J'ai eu l'occasion d'étudier le projet de loi et, à mon avis, il s'agit d'une tentative d'établir un équilibre avec les besoins pertinents des militaires qui sont nécessaires au maintien de leur capacité de combat et de leur efficacité. N'oubliez pas que même lorsque les militaires participent à des opérations de maintien de la paix, ils sont en mesure de le faire parce qu'ils constituent une force de combat. Il s'agit d'un équilibre entre les besoins des militaires pour le maintien de leur efficacité en tant que force de combat, un équilibre où l'on tente — autant que possible — d'offrir aux militaires, des gens qui font un formidable sacrifice pour nous, le plus de protection et de liberté possible correspondant au besoin de maintenir une force de combat.
Monsieur le président, c'était ma déclaration préliminaire. Comme je l'ai indiqué au début, c'est avec plaisir que je répondrai plus tard à vos questions ou à celles de tout membre du comité.
:
Merci, monsieur le président.
[Français]
Monsieur le président, honorables membres, bon après-midi.

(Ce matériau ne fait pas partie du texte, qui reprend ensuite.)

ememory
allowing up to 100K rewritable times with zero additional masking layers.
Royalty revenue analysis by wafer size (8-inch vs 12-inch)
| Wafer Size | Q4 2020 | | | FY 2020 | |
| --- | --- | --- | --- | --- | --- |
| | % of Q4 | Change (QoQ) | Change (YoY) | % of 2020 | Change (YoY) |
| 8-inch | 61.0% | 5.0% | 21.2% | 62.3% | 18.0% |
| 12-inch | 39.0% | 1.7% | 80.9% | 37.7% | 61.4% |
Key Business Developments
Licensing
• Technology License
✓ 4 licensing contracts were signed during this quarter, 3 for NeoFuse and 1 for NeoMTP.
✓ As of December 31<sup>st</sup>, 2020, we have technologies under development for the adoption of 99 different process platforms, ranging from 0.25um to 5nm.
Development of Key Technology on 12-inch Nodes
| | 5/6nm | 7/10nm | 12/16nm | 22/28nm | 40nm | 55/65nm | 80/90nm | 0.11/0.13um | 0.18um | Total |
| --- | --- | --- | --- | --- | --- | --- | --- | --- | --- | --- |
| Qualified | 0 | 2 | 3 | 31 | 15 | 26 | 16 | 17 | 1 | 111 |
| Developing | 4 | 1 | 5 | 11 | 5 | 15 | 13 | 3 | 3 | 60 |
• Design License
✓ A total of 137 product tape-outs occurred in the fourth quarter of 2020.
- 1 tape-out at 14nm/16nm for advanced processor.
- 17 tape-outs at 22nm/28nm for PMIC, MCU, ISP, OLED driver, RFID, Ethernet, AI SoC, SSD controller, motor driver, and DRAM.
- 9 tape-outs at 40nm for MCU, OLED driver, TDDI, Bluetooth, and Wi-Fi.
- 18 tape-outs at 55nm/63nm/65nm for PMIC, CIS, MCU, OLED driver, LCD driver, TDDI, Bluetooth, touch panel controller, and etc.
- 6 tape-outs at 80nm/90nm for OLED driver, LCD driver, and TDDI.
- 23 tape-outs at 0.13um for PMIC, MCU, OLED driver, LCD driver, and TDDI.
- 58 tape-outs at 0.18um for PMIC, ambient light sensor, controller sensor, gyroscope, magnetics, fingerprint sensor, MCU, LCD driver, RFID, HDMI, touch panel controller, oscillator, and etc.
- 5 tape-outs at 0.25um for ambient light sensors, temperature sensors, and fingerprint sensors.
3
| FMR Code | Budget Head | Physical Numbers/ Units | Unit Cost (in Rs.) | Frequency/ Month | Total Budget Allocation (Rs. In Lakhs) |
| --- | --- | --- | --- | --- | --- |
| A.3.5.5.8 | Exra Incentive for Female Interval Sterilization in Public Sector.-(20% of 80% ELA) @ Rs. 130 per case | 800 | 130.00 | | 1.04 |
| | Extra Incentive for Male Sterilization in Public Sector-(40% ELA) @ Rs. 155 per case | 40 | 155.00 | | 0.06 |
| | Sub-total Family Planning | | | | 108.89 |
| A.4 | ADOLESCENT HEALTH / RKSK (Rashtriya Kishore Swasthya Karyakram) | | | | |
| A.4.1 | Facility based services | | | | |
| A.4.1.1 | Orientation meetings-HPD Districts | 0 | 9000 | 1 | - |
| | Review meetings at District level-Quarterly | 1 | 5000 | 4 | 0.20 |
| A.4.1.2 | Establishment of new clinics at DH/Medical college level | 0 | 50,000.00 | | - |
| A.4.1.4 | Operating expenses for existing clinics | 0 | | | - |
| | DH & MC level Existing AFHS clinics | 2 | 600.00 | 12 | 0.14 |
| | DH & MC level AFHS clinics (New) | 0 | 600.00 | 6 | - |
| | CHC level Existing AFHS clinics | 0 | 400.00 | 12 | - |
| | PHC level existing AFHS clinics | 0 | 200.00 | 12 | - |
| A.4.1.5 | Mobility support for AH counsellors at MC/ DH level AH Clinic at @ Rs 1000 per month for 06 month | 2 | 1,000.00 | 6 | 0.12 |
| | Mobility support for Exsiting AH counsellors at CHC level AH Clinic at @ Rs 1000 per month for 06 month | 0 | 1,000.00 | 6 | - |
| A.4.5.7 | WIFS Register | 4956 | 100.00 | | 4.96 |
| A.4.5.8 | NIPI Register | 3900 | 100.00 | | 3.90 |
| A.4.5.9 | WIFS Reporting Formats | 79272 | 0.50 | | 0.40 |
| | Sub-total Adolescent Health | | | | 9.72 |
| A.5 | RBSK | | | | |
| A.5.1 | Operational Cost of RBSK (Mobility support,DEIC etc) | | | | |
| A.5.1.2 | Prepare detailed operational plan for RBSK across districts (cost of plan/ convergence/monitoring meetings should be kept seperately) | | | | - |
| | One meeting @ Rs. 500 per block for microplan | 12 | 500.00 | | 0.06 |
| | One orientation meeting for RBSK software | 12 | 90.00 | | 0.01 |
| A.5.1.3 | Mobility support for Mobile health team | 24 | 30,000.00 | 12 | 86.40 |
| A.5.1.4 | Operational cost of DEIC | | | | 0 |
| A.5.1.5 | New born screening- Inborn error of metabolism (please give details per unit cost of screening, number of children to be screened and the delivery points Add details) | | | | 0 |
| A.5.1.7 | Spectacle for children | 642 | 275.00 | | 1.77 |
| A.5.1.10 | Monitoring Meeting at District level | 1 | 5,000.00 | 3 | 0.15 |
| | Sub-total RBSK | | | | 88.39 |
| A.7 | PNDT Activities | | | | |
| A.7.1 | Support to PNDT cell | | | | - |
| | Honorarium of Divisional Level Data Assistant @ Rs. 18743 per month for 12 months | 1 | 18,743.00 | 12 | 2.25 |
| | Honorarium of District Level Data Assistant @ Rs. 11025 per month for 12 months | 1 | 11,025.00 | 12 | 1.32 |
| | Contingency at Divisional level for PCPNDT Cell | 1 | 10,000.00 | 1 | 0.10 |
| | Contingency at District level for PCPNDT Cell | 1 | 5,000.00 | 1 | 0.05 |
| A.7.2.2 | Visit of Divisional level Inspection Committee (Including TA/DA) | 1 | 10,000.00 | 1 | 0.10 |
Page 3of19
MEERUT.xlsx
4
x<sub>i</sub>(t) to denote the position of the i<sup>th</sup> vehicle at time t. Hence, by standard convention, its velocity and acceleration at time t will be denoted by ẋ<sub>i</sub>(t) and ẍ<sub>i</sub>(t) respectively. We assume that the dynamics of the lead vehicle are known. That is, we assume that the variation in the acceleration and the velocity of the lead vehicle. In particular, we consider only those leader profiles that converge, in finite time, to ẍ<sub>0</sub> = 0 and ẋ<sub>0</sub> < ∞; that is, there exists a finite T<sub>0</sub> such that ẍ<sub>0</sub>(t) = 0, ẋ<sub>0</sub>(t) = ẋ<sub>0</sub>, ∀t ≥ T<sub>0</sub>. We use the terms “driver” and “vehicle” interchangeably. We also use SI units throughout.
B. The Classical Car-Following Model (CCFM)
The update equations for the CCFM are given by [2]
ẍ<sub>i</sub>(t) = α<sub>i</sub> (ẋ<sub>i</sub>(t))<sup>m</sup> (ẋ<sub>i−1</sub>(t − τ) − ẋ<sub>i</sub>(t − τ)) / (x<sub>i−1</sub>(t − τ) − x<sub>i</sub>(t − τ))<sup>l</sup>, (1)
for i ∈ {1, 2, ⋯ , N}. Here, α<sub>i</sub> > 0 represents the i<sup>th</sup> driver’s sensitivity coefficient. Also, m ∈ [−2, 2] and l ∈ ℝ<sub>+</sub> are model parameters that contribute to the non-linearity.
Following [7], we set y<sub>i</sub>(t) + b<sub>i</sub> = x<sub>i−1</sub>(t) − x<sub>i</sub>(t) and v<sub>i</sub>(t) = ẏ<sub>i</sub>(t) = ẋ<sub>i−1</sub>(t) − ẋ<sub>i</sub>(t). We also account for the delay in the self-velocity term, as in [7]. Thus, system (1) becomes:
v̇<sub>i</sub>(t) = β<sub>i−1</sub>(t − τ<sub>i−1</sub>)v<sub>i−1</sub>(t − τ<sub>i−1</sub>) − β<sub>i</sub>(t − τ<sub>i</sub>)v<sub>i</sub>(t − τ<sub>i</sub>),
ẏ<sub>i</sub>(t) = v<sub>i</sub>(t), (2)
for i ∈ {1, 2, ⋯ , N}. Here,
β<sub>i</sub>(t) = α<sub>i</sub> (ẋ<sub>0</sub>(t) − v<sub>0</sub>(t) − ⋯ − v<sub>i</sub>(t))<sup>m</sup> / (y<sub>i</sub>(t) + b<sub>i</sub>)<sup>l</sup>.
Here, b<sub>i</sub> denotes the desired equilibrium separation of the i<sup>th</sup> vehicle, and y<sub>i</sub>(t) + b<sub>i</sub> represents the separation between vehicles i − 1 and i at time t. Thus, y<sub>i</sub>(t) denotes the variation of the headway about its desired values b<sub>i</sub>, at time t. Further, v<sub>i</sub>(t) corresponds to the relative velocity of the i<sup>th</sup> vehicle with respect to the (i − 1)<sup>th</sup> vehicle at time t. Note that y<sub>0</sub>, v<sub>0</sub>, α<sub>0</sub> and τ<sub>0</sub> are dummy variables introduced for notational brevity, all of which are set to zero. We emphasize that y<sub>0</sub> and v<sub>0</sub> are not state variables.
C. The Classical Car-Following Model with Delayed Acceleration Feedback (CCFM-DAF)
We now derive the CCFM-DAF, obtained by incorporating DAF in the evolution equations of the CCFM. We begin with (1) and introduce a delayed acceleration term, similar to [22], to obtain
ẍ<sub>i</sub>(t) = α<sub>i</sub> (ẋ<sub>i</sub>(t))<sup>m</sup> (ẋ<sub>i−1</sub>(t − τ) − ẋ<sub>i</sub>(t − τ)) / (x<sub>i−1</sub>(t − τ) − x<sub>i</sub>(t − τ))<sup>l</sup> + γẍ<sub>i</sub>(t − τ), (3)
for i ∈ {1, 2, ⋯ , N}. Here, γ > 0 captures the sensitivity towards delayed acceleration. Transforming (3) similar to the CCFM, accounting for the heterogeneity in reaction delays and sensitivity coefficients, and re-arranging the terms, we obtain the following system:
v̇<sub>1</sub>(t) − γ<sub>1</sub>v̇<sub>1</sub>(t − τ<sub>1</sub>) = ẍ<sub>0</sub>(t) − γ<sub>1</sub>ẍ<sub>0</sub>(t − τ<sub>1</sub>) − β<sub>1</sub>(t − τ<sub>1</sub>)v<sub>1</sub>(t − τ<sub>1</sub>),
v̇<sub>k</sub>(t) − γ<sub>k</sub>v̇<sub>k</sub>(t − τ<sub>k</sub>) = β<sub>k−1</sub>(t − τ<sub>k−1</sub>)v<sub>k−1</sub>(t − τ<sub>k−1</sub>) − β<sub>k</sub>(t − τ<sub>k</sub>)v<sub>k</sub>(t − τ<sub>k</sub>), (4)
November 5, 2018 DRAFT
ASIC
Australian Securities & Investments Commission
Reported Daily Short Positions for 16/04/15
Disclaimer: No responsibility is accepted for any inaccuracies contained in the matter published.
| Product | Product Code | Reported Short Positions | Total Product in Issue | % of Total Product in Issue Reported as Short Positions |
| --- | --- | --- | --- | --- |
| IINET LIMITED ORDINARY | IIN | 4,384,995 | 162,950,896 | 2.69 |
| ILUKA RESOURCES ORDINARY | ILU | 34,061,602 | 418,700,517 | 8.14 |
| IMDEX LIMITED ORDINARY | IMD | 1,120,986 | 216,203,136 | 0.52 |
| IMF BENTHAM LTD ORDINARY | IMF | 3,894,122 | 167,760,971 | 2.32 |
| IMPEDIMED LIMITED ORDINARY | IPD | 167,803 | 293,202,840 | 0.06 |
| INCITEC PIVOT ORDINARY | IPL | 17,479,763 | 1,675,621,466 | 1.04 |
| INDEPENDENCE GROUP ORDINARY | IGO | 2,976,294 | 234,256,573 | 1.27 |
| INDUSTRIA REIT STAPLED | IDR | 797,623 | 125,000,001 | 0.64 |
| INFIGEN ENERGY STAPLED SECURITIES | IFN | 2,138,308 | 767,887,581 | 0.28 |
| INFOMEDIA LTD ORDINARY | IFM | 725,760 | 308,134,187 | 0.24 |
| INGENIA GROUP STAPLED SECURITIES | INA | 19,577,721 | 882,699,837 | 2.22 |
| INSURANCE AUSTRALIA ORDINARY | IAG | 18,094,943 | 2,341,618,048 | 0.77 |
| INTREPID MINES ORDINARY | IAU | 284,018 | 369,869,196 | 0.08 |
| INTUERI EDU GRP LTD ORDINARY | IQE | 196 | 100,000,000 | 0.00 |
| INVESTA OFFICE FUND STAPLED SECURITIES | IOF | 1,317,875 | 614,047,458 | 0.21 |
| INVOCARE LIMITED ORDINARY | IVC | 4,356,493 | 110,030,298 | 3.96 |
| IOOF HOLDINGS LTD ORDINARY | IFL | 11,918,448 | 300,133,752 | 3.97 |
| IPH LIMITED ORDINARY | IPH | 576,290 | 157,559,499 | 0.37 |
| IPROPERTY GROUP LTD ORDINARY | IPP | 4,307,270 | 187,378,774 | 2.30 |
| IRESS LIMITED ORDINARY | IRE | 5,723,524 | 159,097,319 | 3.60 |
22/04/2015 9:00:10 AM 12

Je suis heureux d'être ici pour répondre à vos questions sur le rôle du Comité des griefs des Forces canadiennes relativement au processus des griefs militaires, étant donné que certains des éléments du projet de loi nous touchent directement.
Permettez-moi tout d'abord de vous donner un aperçu du comité.
Le Comité des griefs des Forces canadiennes a entamé ses activités en juin 2000. C'est un tribunal quasi judiciaire indépendant du ministère de la Défense nationale et des Forces canadiennes. En fait, le comité représente la seule composante externe du processus de règlement des griefs des Forces canadiennes.
Depuis sa création, le comité a fait la preuve de son excellence en matière d'analyse et de résolution des griefs militaires. Il a développé une vaste expertise sur une multitude de sujets liés à l'administration des affaires des Forces canadiennes. En plus de l'examen des griefs individuels, notre travail nous permet également de déceler certaines tendances plus générales et des domaines de mécontentement que nous pouvons par la suite relayer aux officiers et cadres supérieurs des Forces canadiennes.
Sur le plan législatif, le mandat du comité est d'examiner les griefs qui lui sont renvoyés conformément à la Loi sur la défense nationale et aux Ordonnances et règlements royaux applicables aux Forces canadiennes.
[Traduction]
Au niveau opérationnel, le président du comité est responsable de la répartition du travail entre les membres. Lorsqu’un grief lui est assigné, le membre est responsable de l’examen du dossier à titre de membre unique. Une fois l’examen achevé, le membre du comité soumet ses conclusions et recommandations à la fois au plaignant, ou à la plaignante, et au Chef d'état-major de la Défense. C'est à ce dernier que revient la décision finale concernant le grief. Le Chef d'état-major de la Défense n’est pas tenu d’adopter les conclusions et recommandations du comité, mais, s'il choisit de s'en écarter, il doit en expliquer les raisons par écrit.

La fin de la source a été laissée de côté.